Winter-Zugänge überzeugen erneut

Selbst die Heimniederlage gegen Bayer Leverkusen (1:3) am vorletzten Wochenende konnte den offenkundigen Aufwärtstrend nur zeitweise stoppen.

Für Frontzeck keine Überraschung, sondern der Lohn für viel Fleiß und eine gute Transferpolitik. "Die Mannschaft arbeitet sehr hart. Sie erarbeitet sich auch das Glück, das wir in der Vorrunde nicht hatten", sagte der Ex-Profi mit Blick auf den Pfostenschuss von Frankfurts Caio (33.).

Zudem scheinen die Winter-Zugänge einzuschlagen.
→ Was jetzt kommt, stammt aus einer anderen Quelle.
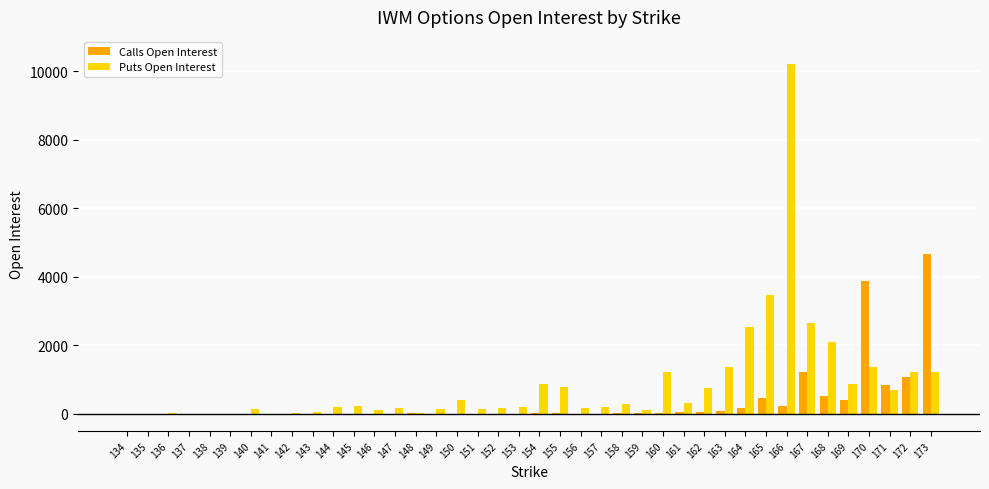

What is the maximum value for Puts Open Interest?

10220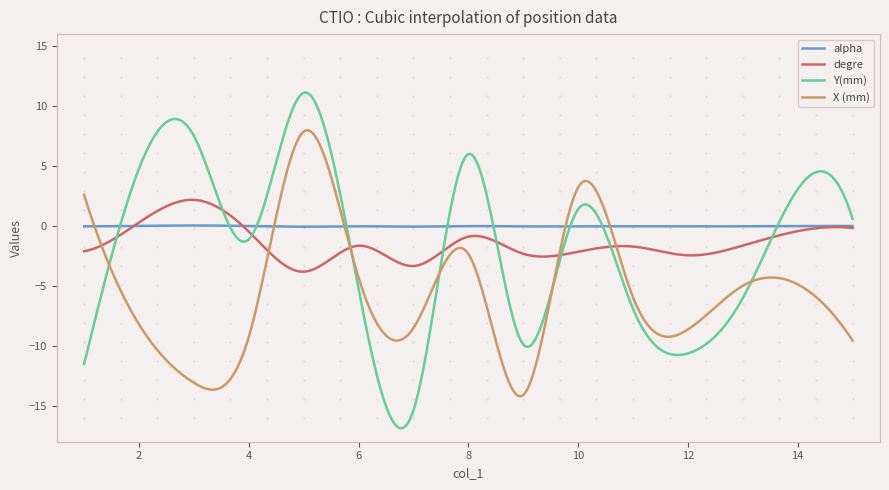

Is this an area chart (filled region under the line)?

No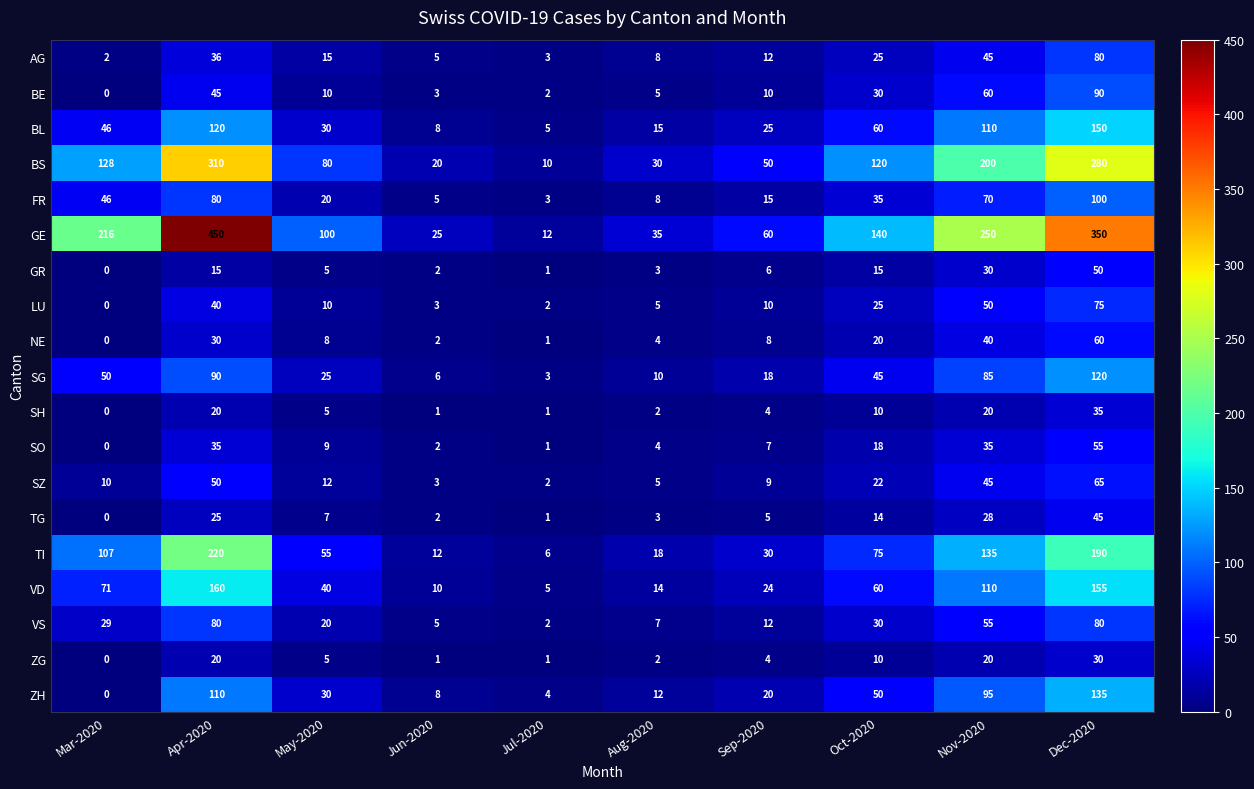

What is the total value across all series at Jul-2020?

65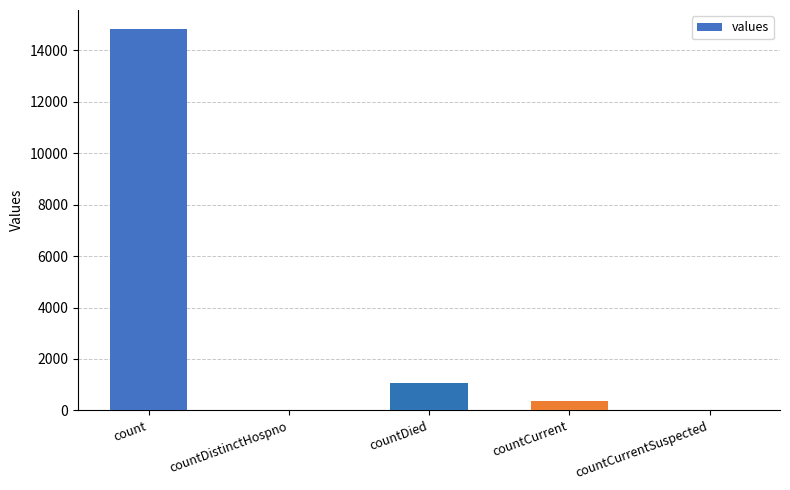

What is the sum of all values?

16269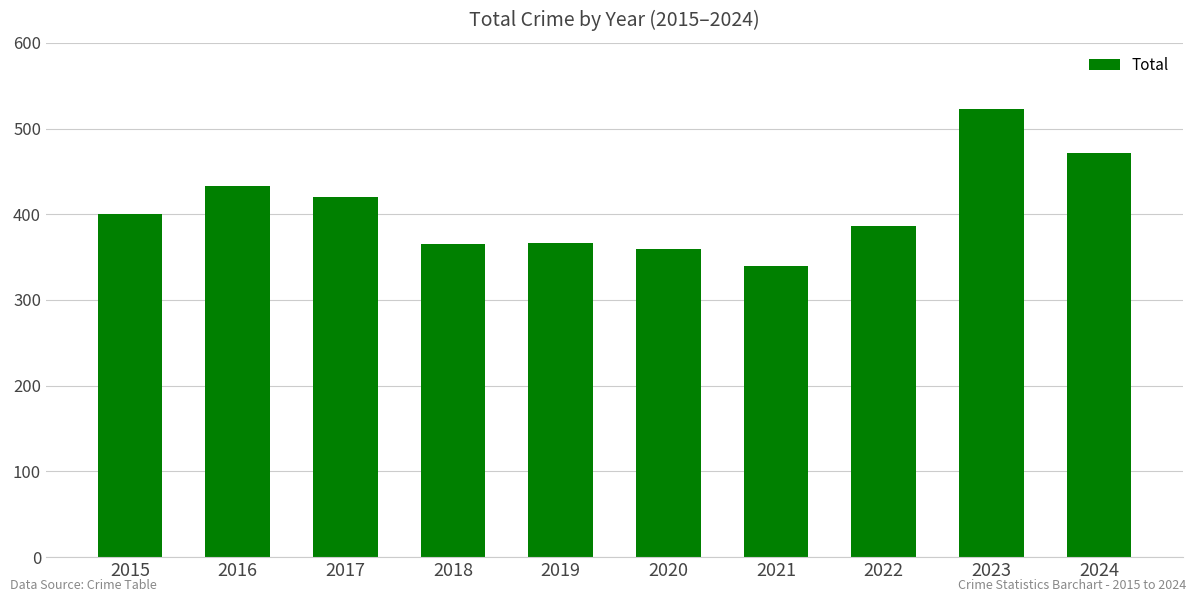

Between 2022 and 2018, which is larger?

2022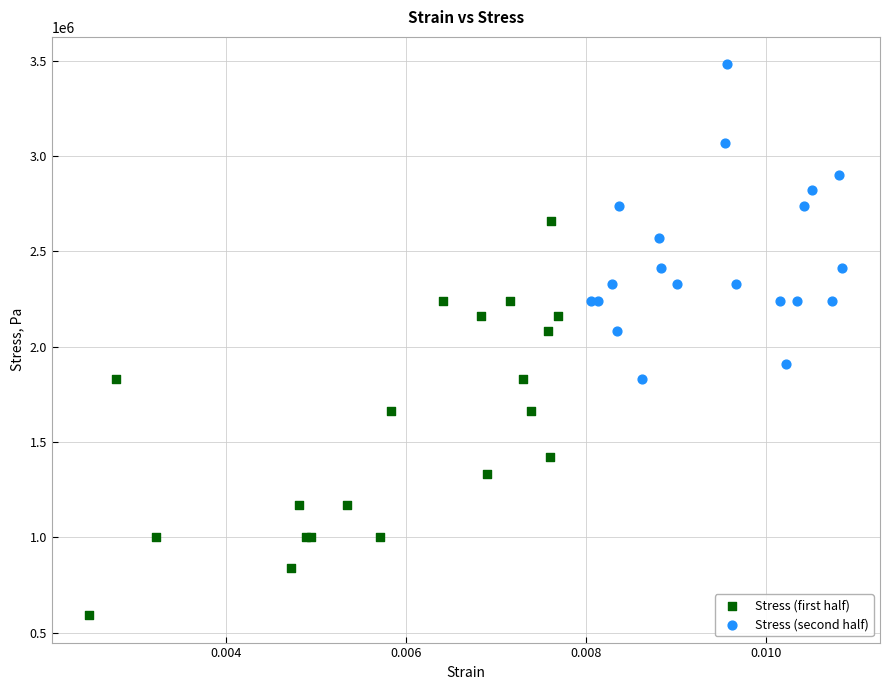

Which series has the largest Y range (max minus min)?

Stress (first half)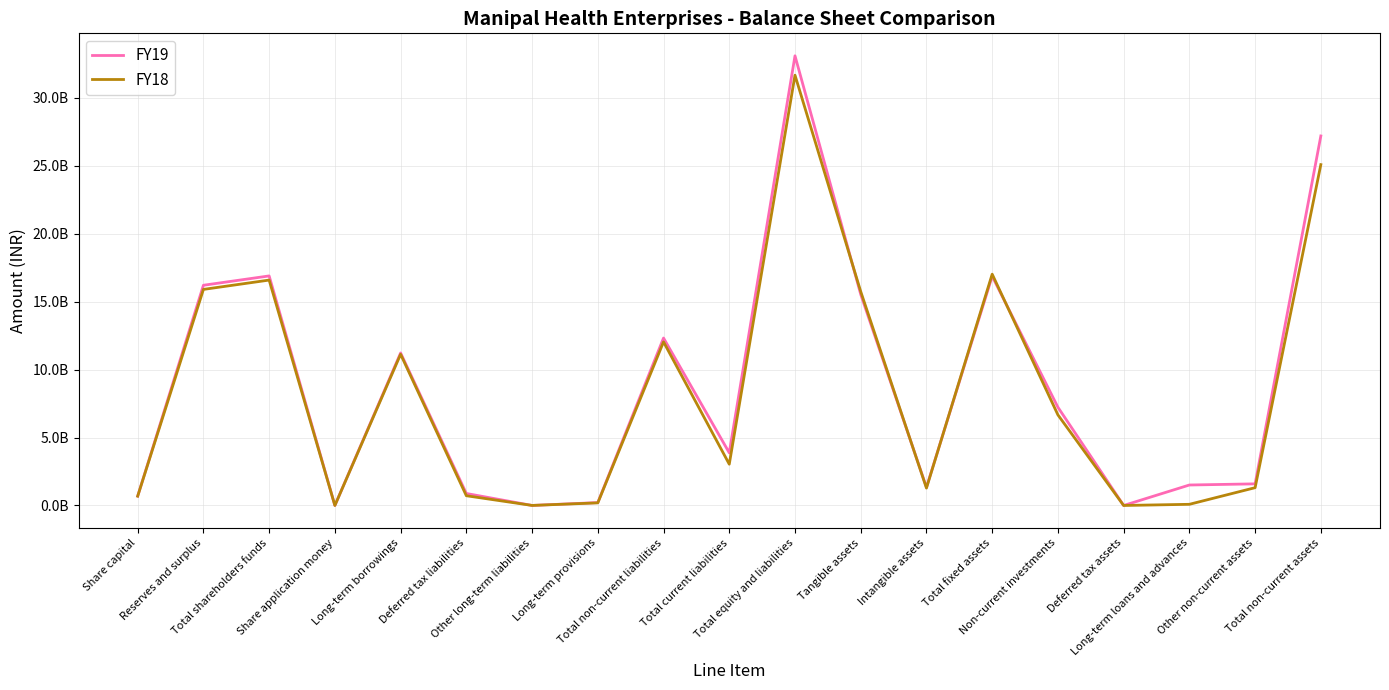

List the series in order of their peak value, lowest first.

FY18, FY19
Die Defensivspieler Martin Stranzl und Harvard Nordtveit zeigten auch gegen die Eintracht eine gute Leistung.

Fink in der Hinterhand

Frontzeck: "Wir haben insgesamt frisches Blut reingebracht. Die Neuen sind ein Stück weit unbelasteter."

In der Hinterhand hat der Coach, dessen Team nur noch drei Punkte Rückstand auf Relegationsplatz 16 hat, noch den von Besiktas Istanbul ausgeliehenen Michael Fink. Der Mittelfeldspieler saß in Frankfurt zwar 90 Minuten auf der Bank.

Doch gegen die Stuttgarter, die die Borussia im Hinspiel mit 7:0 abgefertigt hatten, dürfte Fink zu seinem Debüt beim fünfmaligen deutschen Meister kommen.

Schwegler kritisiert Offensive

Bei Finks Ex-Klub Eintracht Frankfurt indes geht nach der dritten Rückrundenpleite ohne eigenen Treffer die Angst um. In die Hinrunde war der derzeitige Tabellenneunte ebenfalls äußerst schwach mit vier Niederlagen in fünf Spielen gestartet.

"Wir dürfen den Blick nach hinten nicht außer Acht lassen, damit wir uns weit genug von den Abstiegsplätzen entfernt halten", sagte Trainer Michael Skibbe.

Mittelfeldspieler Pirmin Schwegler übte Kritik an der harmlosen Offensive: "Vorne hat uns die Gier gefehlt. Wir müssen versuchen, auch mal wieder dreckig zu gewinnen."